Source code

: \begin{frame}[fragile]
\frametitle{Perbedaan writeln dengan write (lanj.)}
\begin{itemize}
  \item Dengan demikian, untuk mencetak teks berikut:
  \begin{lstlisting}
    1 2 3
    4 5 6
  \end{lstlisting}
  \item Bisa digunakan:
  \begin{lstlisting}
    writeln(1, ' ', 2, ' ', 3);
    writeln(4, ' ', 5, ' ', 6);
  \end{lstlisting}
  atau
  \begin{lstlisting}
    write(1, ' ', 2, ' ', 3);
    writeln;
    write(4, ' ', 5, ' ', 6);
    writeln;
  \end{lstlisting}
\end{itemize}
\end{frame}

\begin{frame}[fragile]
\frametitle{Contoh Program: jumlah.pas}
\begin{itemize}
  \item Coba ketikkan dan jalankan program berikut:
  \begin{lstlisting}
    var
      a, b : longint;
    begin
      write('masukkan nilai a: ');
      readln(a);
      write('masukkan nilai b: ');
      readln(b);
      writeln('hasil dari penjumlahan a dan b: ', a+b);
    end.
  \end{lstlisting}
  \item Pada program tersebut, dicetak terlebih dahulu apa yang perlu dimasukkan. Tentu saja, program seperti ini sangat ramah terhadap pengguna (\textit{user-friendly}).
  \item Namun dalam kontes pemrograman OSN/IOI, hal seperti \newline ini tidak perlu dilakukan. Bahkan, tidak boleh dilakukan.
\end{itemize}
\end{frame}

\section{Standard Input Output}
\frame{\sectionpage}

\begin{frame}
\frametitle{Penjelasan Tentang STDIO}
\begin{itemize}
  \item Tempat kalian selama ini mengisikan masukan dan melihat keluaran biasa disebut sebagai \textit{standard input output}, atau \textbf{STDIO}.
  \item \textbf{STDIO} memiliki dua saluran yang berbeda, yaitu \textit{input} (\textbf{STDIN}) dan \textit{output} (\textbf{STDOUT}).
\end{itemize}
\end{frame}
==*==
▶ _YOUR INSTRUCTIONS_
Which lines of the data above contain "nilai"? Copy each one.

▶ _REPLY TO THE EXERCISE_
      write('masukkan nilai a: ');
      write('masukkan nilai b: ');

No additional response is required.